レポート:千代苑子(JCDN/踊2制作スタッフ)
撮影:GO(go-photograph.com)

札幌公演 会場:生活支援型文化施設コンカリーニョ

1月10日(金)いよいよ雪の札幌から巡回公演がスタートしました。今回の公演、なんと2日前からチケットは売り止め!!年が明けていちだんと冷え込み、北海道の人も驚くような寒さの中、たくさんの方が足を運んでくださり当日は満席となりました!お越しいただいた皆さま、ありがとうございました。3月までの全国巡回に向けて幸先よいスタートをきることができました。

札幌公演のラインナップは4作品。各作品のようすを上演順にご紹介していきます。

まず始めに、再演プログラムとして3年ぶりの上演となる村山華子作品『カレイなる家族の食卓』。この作品はvol.1のAプログラムで制作され、最終地の東京公演は3.11の影響で中止となりましたが、2011年5月に振替公演をおこなって以来の再演となりました。映像や美術を効果的に活かした、まるで物語を見ているような楽しい作品ですが、その奥にある強いメッセージに、村山さんのぶれない芯の強さを感じます。ダンス・イン・レジデンスで村山華子作品と森田淑子作品が滞在制作した和歌山・上富田文化会館の那須文彦さんがはるばる札幌まで駆けつけてくださり、メンバーと3年ぶりの再会を果たす場面も。今回は一度きりの上演となり残念ですが、札幌のたくさんのお客様とともにこの貴重な再演の場に立ち会うことができ、とても幸せな時間となりました。

次にご当地作品として上演するのは、東海林靖志作品『アフタートーク』。やわらかく自由に動く東海林さんの身体はとても興味深く、12月に行われたワーク・イン・プログレスに参加した観客の方からは、「ダンスも曲も変わりましたね。ワーク・イン・プログレスに参加し、作品がどのように変化し完成したか、制作者の思いも知ることができ、ただ見るだけではなく大変よかった。」という声もいただいた一方で、作品のコンセプトやテーマを深めていくという作業の中では東海林さん自身、かなりの試行錯誤があったそうです。今回の札幌公演で他のプログラムの作品を見たり、アーティスト同士交流する中で多くの刺激を受け、たくさんの気づきを得ることができた、と話してくださいました。この経験を活かしたこれからの東海林さんの活動に期待を寄せたいと思います。

===

## 取り組む課題
(1) 上の札幌公演のレポートで、公演の会場として挙げられている施設の名前は何ですか。
(2) 上の札幌公演のレポートに名前が出てくる人物を、一人ももらさず書き出してください。

## 表示中の記録
===

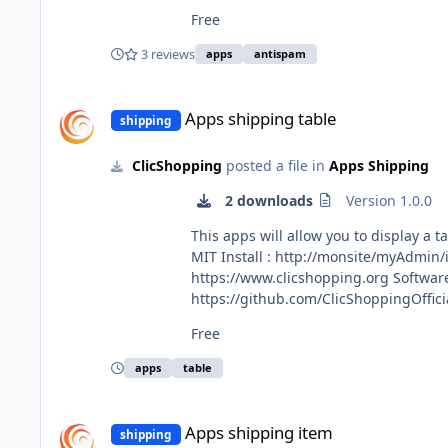
All informations about the ClicShopping Community : https://www.clicshopping.org Software : https://github.com/ClicShopping Official
Free
https://github.com/ClicShoppingOfficialModulesV3 Community add on : https://github.com/ClicShoppingV
https://www.clicshopping.org/forum/trademark/ Github : https://github.com/ClicShoppingOfficialModulesV3/apps_configu
3 reviews
apps
antispam
https://github.com/ClicShoppingOffic
Apps shipping table
Apps shipping table
shipping
ClicShopping
posted a file in
Apps Shipping
2 downloads
Version 1.0.0
This apps will allow you to display a table shipping price Important Note : Copy the apps_shipping_flat.json
MIT Install : http://monsite/myAdmin/index.php?A&Shipping\Table Activate the module in Shipping All informations about the ClicShopping Community :
https://www.clicshopping.org Software : https://github.com/ClicShopping trademark License info : https://www.clicshopping.org/forum/trademark/ Github :
https://github.com/ClicShoppingOfficialModule
https://github.com/ClicShoppingOffic
Free
apps
table
Apps shipping item
Apps shipping item
shipping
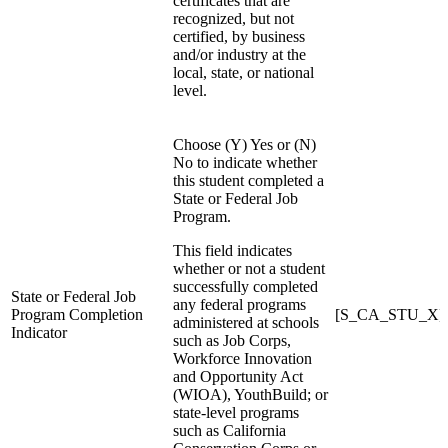
certificates that are
recognized, but not
certified, by business
and/or industry at the
local, state, or national
level.
Choose (Y) Yes or (N)
No to indicate whether
this student completed a
State or Federal Job
Program.
This field indicates
whether or not a student
successfully completed
State or Federal Job
any federal programs
Program Completion
[S_CA_STU_X]St
administered at schools
Indicator
such as Job Corps,
Workforce Innovation
and Opportunity Act
(WIOA), YouthBuild; or
state-level programs
such as California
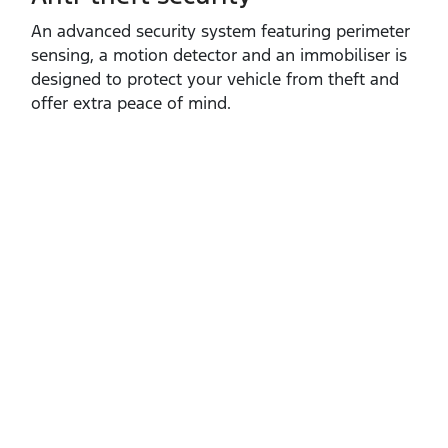
An advanced security system featuring perimeter
sensing, a motion detector and an immobiliser is
designed to protect your vehicle from theft and
offer extra peace of mind.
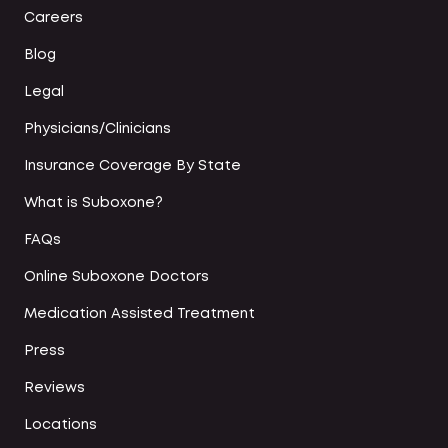
Careers
Blog
Legal
Physicians/Clinicians
Insurance Coverage By State
What is Suboxone?
FAQs
Online Suboxone Doctors
Medication Assisted Treatment
Press
Reviews
Locations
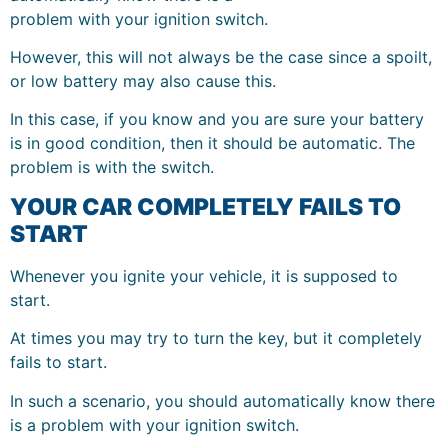
problem with your ignition switch.
However, this will not always be the case since a spoilt,
or low battery may also cause this.
In this case, if you know and you are sure your battery
is in good condition, then it should be automatic. The
problem is with the switch.
YOUR CAR COMPLETELY FAILS TO
START
Whenever you ignite your vehicle, it is supposed to
start.
At times you may try to turn the key, but it completely
fails to start.
In such a scenario, you should automatically know there
is a problem with your ignition switch.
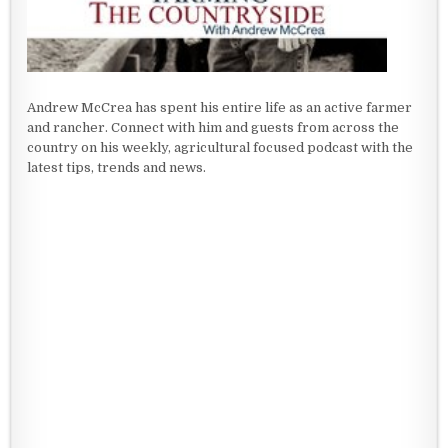
Andrew McCrea has spent his entire life as an active farmer
and rancher. Connect with him and guests from across the
country on his weekly, agricultural focused podcast with the
latest tips, trends and news.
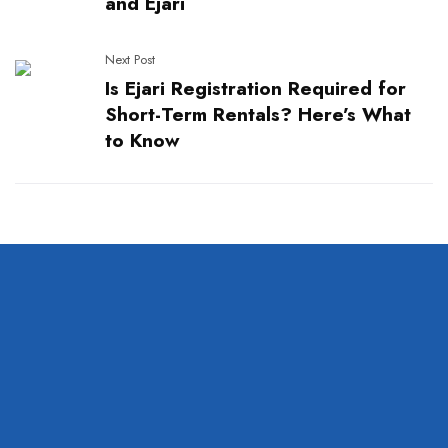
and Ejari
Next Post
Is Ejari Registration Required for
Short-Term Rentals? Here’s What
to Know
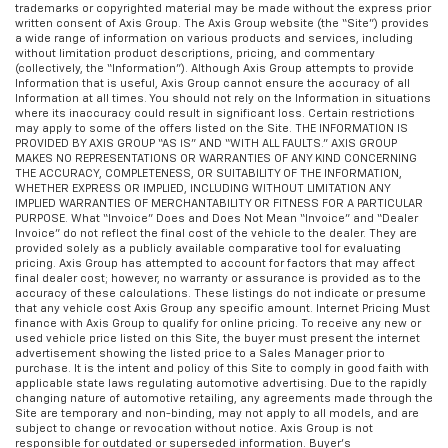
trademarks or copyrighted material may be made without the express prior
written consent of Axis Group. The Axis Group website (the “Site”) provides
a wide range of information on various products and services, including
without limitation product descriptions, pricing, and commentary
(collectively, the “Information”). Although Axis Group attempts to provide
Information that is useful, Axis Group cannot ensure the accuracy of all
Information at all times. You should not rely on the Information in situations
where its inaccuracy could result in significant loss. Certain restrictions
may apply to some of the offers listed on the Site. THE INFORMATION IS
PROVIDED BY AXIS GROUP “AS IS” AND “WITH ALL FAULTS.” AXIS GROUP
MAKES NO REPRESENTATIONS OR WARRANTIES OF ANY KIND CONCERNING
THE ACCURACY, COMPLETENESS, OR SUITABILITY OF THE INFORMATION,
WHETHER EXPRESS OR IMPLIED, INCLUDING WITHOUT LIMITATION ANY
IMPLIED WARRANTIES OF MERCHANTABILITY OR FITNESS FOR A PARTICULAR
PURPOSE. What “Invoice” Does and Does Not Mean “Invoice” and “Dealer
Invoice” do not reflect the final cost of the vehicle to the dealer. They are
provided solely as a publicly available comparative tool for evaluating
pricing. Axis Group has attempted to account for factors that may affect
final dealer cost; however, no warranty or assurance is provided as to the
accuracy of these calculations. These listings do not indicate or presume
that any vehicle cost Axis Group any specific amount. Internet Pricing Must
finance with Axis Group to qualify for online pricing. To receive any new or
used vehicle price listed on this Site, the buyer must present the internet
advertisement showing the listed price to a Sales Manager prior to
purchase. It is the intent and policy of this Site to comply in good faith with
applicable state laws regulating automotive advertising. Due to the rapidly
changing nature of automotive retailing, any agreements made through the
Site are temporary and non-binding, may not apply to all models, and are
subject to change or revocation without notice. Axis Group is not
responsible for outdated or superseded information. Buyer’s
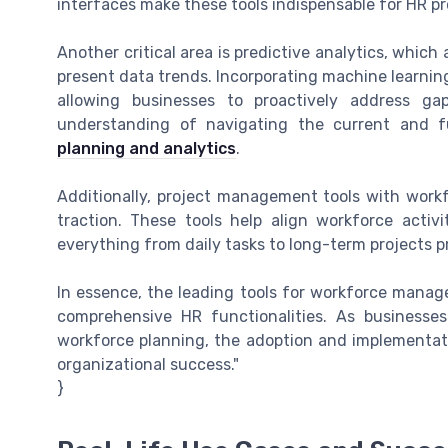
interfaces make these tools indispensable for HR pr
Another critical area is predictive analytics, whic
present data trends. Incorporating machine learnin
allowing businesses to proactively address ga
understanding of navigating the current and f
planning and analytics
.
Additionally, project management tools with work
traction. These tools help align workforce activi
everything from daily tasks to long-term projects 
In essence, the leading tools for workforce manag
comprehensive HR functionalities. As businesse
workforce planning, the adoption and implementatio
organizational success."
}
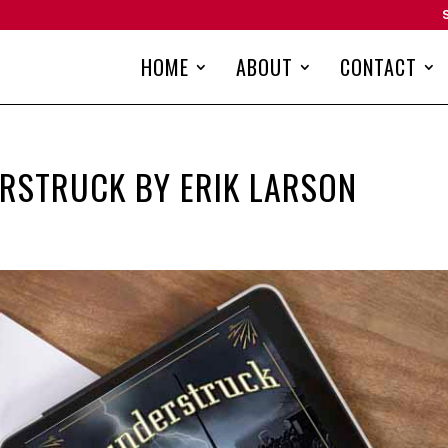
HOME
ABOUT
CONTACT
RSTRUCK BY ERIK LARSON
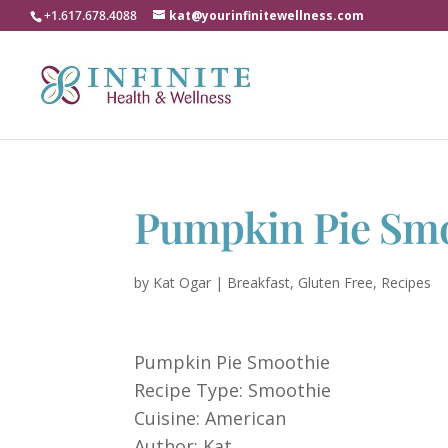
+1.617.678.4088
kat@yourinfinitewellness.com
Pumpkin Pie Sm
by
Kat Ogar
|
Breakfast
,
Gluten Free
,
Recipes
Pumpkin Pie Smoothie
Recipe Type
:
Smoothie
Cuisine:
American
Author:
Kat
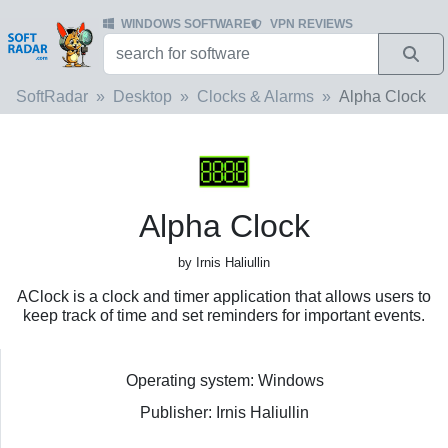
WINDOWS SOFTWARE
VPN REVIEWS
SoftRadar
Desktop
Clocks & Alarms
Alpha Clock
Alpha Clock
by Irnis Haliullin
AClock is a clock and timer application that allows users to
keep track of time and set reminders for important events.
Operating system: Windows
Publisher: Irnis Haliullin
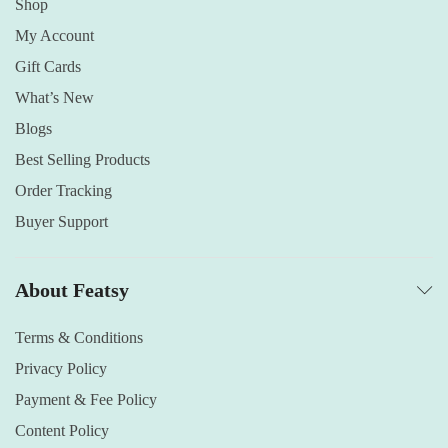
Shop
My Account
Gift Cards
What’s New
Blogs
Best Selling Products
Order Tracking
Buyer Support
About Featsy
Terms & Conditions
Privacy Policy
Payment & Fee Policy
Content Policy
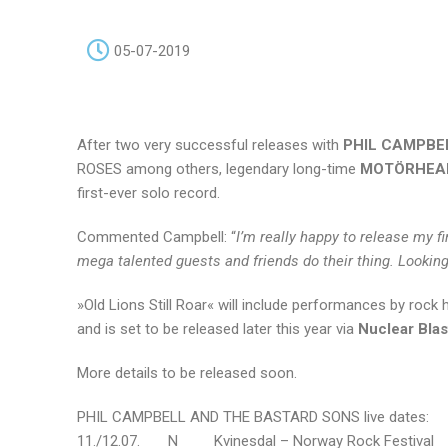
05-07-2019
After two very successful releases with
PHIL CAMPBE
ROSES among others, legendary long-time
MOTÖRHEA
first-ever solo record.
Commented Campbell: “
I’m really happy to release my f
mega talented guests and friends do their thing. Looking
»Old Lions Still Roar« will include performances by rock
and is set to be released later this year via
Nuclear Bla
More details to be released soon.
PHIL CAMPBELL AND THE BASTARD SONS live dates:
11./12.07. N Kvinesdal – Norway Rock Festival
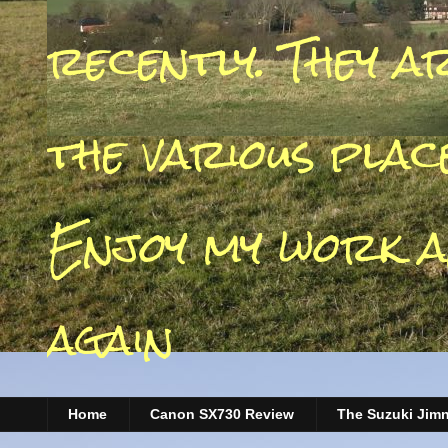
recently. They a
the various place
Enjoy my work a
again
Home
Canon SX730 Review
The Suzuki Jim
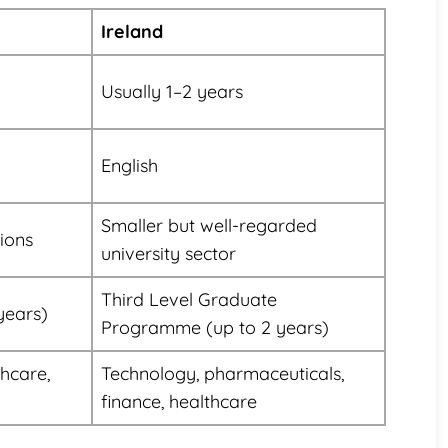
Ireland
Usually 1–2 years
English
Smaller but well-regarded
tions
university sector
Third Level Graduate
years)
Programme (up to 2 years)
thcare,
Technology, pharmaceuticals,
finance, healthcare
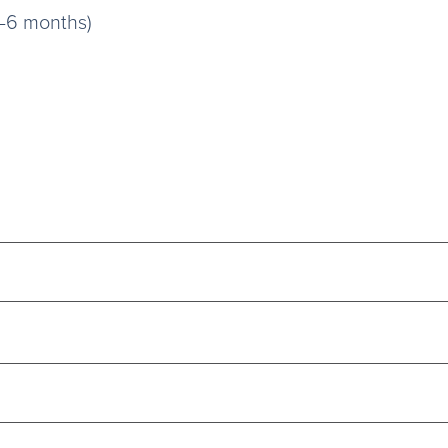
3–6 months)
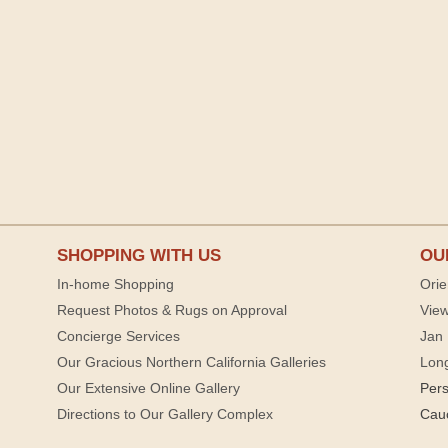
SHOPPING WITH US
OU
In-home Shopping
Orie
Request Photos & Rugs on Approval
View
Concierge Services
Jan 
Our Gracious Northern California Galleries
Lon
Our Extensive Online Gallery
Per
Directions to Our Gallery Complex
Cau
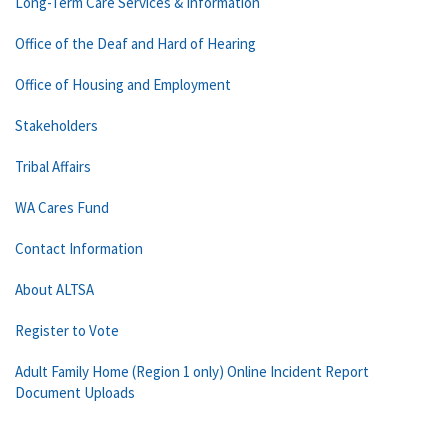
Long-Term Care Services & Information
Office of the Deaf and Hard of Hearing
Office of Housing and Employment
Stakeholders
Tribal Affairs
WA Cares Fund
Contact Information
About ALTSA
Register to Vote
Adult Family Home (Region 1 only) Online Incident Report
Document Uploads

===

## 課題ごとの回答
(1) 生活支援型文化施設コンカリーニョ

(2) 千代苑子、GO、村山華子、森田淑子、那須文彦、東海林靖志